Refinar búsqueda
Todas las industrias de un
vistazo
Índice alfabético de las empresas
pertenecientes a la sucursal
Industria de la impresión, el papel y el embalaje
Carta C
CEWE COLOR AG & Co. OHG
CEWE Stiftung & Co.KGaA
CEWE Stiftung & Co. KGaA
# # #
(DESCRIPTION OF THE TASK):
Please copy each line of the material that contains the word "Stiftung".

(REPLY):
CEWE Stiftung & Co.KGaA
CEWE Stiftung & Co. KGaA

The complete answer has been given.